**DIRECTIONS FOR THIS TASK**
Among the lines of the data, copy those that hold "pytest".

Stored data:

= = = = =

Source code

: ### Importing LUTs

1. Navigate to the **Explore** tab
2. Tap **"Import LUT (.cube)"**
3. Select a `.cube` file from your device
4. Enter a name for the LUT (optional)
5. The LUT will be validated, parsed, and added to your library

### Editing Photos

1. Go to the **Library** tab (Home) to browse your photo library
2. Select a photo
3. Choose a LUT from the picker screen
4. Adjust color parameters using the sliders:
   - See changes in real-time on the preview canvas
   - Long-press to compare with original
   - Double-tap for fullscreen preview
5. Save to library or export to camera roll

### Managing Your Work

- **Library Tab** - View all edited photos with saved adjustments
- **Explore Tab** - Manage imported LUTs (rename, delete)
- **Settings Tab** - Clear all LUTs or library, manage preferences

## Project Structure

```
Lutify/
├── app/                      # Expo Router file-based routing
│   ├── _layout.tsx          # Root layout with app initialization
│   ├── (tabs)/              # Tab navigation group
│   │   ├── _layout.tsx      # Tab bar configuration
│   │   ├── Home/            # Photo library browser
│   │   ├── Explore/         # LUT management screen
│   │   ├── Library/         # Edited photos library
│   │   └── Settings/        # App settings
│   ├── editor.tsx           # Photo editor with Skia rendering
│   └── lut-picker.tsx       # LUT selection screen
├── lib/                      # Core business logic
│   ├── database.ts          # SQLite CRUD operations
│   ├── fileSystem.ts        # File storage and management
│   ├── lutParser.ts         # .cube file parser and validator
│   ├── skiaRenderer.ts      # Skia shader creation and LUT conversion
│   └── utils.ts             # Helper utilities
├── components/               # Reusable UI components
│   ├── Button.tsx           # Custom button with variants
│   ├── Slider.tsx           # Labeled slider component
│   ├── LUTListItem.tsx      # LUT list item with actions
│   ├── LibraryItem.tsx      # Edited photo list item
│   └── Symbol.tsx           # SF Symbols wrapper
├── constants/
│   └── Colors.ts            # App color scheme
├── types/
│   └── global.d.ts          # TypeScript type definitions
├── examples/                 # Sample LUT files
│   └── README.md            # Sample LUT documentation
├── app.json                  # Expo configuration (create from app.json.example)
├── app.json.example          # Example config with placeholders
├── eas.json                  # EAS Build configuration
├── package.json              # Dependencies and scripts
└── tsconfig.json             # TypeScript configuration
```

= = = = =

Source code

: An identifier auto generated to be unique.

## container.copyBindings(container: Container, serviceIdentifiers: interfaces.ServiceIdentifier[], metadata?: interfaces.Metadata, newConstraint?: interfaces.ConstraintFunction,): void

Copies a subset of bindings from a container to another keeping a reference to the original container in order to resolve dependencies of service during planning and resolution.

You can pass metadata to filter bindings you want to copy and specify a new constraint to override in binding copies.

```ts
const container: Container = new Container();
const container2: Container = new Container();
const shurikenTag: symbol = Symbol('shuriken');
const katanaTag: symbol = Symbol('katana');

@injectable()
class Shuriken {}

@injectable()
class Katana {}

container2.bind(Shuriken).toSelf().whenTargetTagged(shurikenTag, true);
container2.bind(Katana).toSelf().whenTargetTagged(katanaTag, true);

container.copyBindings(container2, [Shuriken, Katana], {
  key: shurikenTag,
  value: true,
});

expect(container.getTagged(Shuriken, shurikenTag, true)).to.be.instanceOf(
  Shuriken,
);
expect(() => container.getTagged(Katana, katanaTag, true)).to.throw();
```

= = = = =

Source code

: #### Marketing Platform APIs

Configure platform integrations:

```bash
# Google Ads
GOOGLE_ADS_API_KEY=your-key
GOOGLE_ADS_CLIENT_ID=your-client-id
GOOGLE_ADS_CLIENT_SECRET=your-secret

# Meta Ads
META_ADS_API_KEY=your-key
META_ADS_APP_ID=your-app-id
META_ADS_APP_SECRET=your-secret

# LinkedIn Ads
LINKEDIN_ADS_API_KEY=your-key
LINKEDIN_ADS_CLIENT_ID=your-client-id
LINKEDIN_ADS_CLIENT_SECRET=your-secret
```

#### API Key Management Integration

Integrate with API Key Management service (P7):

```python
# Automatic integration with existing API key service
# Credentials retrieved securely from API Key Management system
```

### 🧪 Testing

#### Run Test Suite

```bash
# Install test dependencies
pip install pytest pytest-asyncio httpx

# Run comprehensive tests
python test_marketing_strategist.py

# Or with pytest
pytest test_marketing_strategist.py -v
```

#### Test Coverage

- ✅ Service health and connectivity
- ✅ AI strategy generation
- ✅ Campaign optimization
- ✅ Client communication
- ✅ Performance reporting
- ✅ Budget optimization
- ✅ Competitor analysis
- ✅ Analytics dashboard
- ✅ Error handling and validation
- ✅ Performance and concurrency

= = = = =

**COMPLETED TASK**
pip install pytest pytest-asyncio httpx
# Or with pytest
pytest test_marketing_strategist.py -v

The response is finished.